Task list:
1) In the article on France's proposed second-home law, what share of second homes in the housing stock did Senators set as the threshold?
2) Pick up the article on France's proposed second-home law after its last sentence and extend it.
-------- Selected extract --------
The proposed law aims to “remedy imbalances in the rental market”, it states. If passed, it could ban the construction of second homes in certain areas that already have many.

The bill’s second article states that “planning regulations may delimit sectors in which all new housing construction is exclusively for use as a principal residence”. This means that any housing not being used as a main home will be banned.

The bill initially said this should be allowed in any area with a housing stock of at least 20% second homes, but Senators reduced this threshold even further, to 15%, by a large majority.

The text also aims to set aside areas for younger people looking for main homes, to prevent all homes going to wealthier older people and to prevent the decline of local services, including schools.

The bill was presented by Renaissance MP for Finistère Annaïg Le Meur, and PS MP of the Pyrénées-Atlantiques Iñaki Echaniz, and was debated in the Senate on May 21. It is now set to pass before a cross-party commission for further consideration. 

It is not certain that it will become law.

Areas with significant second home stock

If the law were to come into force, it would affect many already-popular areas in which the housing stock is already significantly above this threshold. This includes most coastal areas, those in the Alps, the Pyrénées, and Corsica. 

The commune with the national record for the number of second homes is Germ, a small commune in the Hautes-Pyrénées. Its percentage is 97%.

Other areas with a significant percentage include: 

  • Le Barcarès (Pyrénées-Orientales): 80%
  • Cabourg (Calvados): 80%
  • Carnac (Morbihan): Over 70% 
  • Le Touquet (Pas-de-Calais): Over 70%

It comes after many local authorities have already sought to discourage second homes by levying extra taxes on owners. Similarly, the taxe d’habitation has been abolished for main homes, but is still in force for second home owners.
-------- Material --------
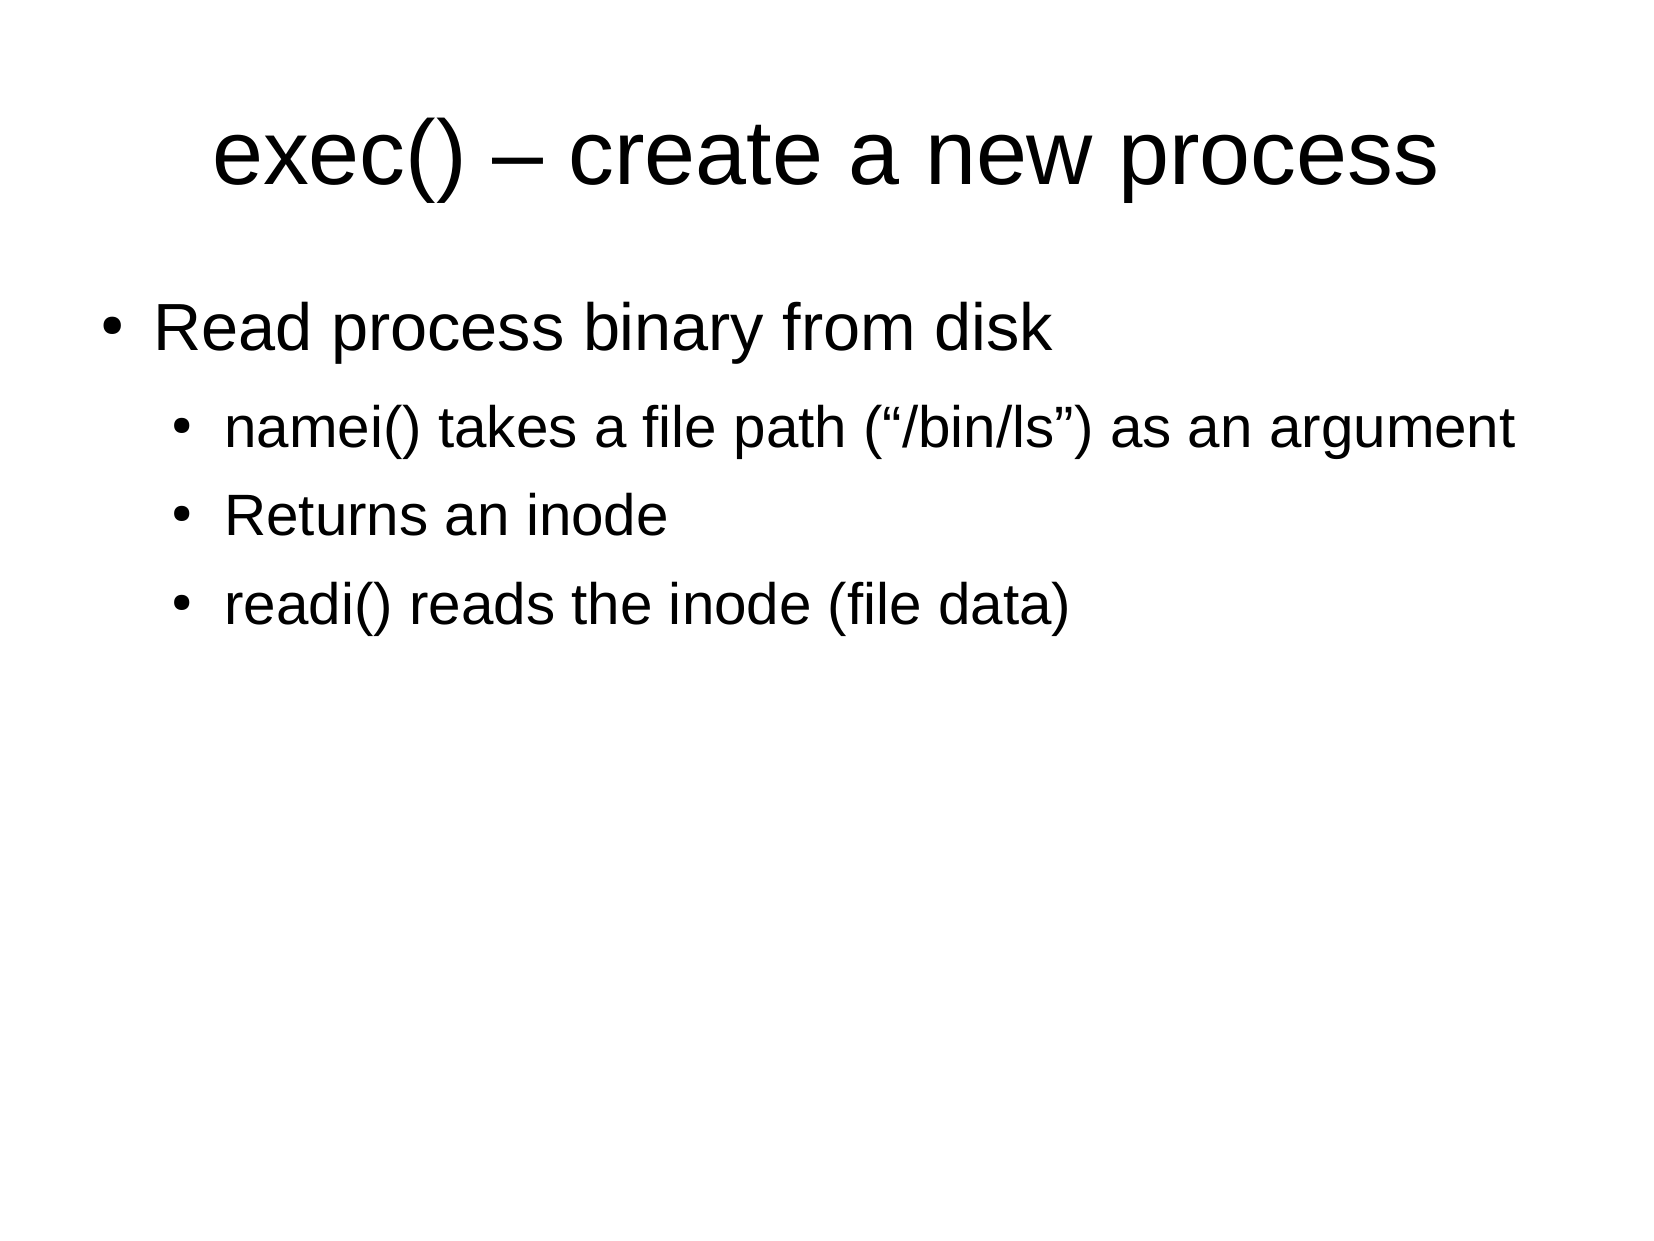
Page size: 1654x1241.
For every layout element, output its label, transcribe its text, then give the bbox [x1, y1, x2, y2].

title exec() – create a new process [82, 49, 1571, 257]
list Read process binary from disk namei() takes a file path (“/bin/ls”) as an argument Returns an inode readi() reads the inode (file data) [82, 290, 1571, 1010]
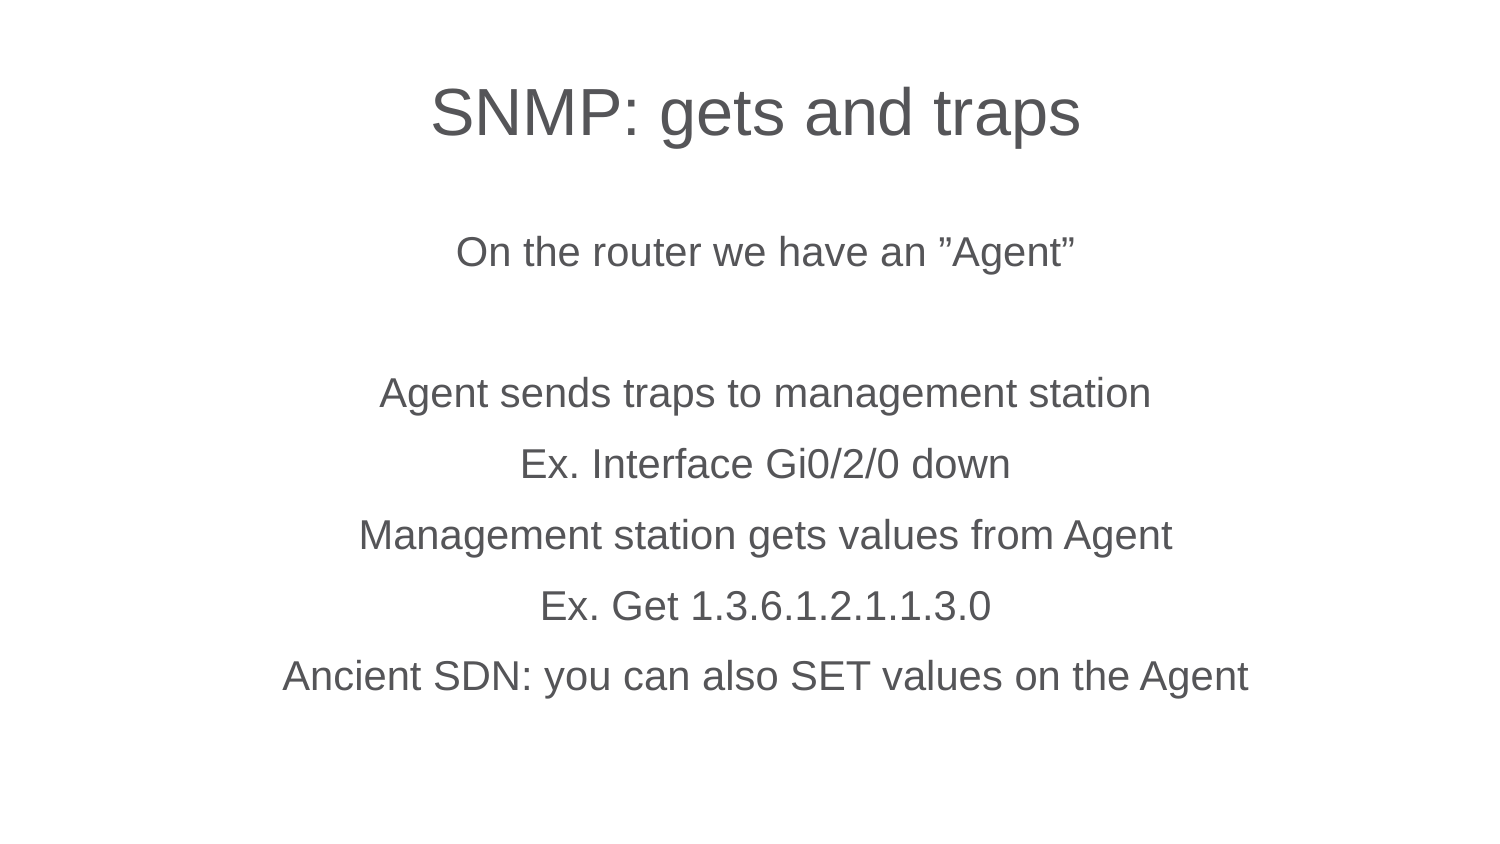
--------
Exercise results:
1) 15%

2)
This new bill claims that these existing measures are not enough to put a significant dent in second home ownership in the most popular areas, hence the need for harsher rules.

Constitutional concerns

MP Mr Echaniz has responded to questions about whether the proposed bill is constitutional, given the importance of property in French law.

He said: “Consultations prior to the vote led us to believe that the 20% threshold was coherent and balanced, in line with the case law of the Constitutional Council. This [newly-proposed] 15% threshold will be assessed before it is examined by the joint committee.”

Mr Echaniz has admitted that the text is “experimental”, and that it may need “adjusting” in future. He also said that some questions still remain unanswered, including what will happen if properties that are initially built as main homes are later resold as second homes. 

Measures to address that issue could include a law to prevent the change of use (from main home to second home) within a certain number of years.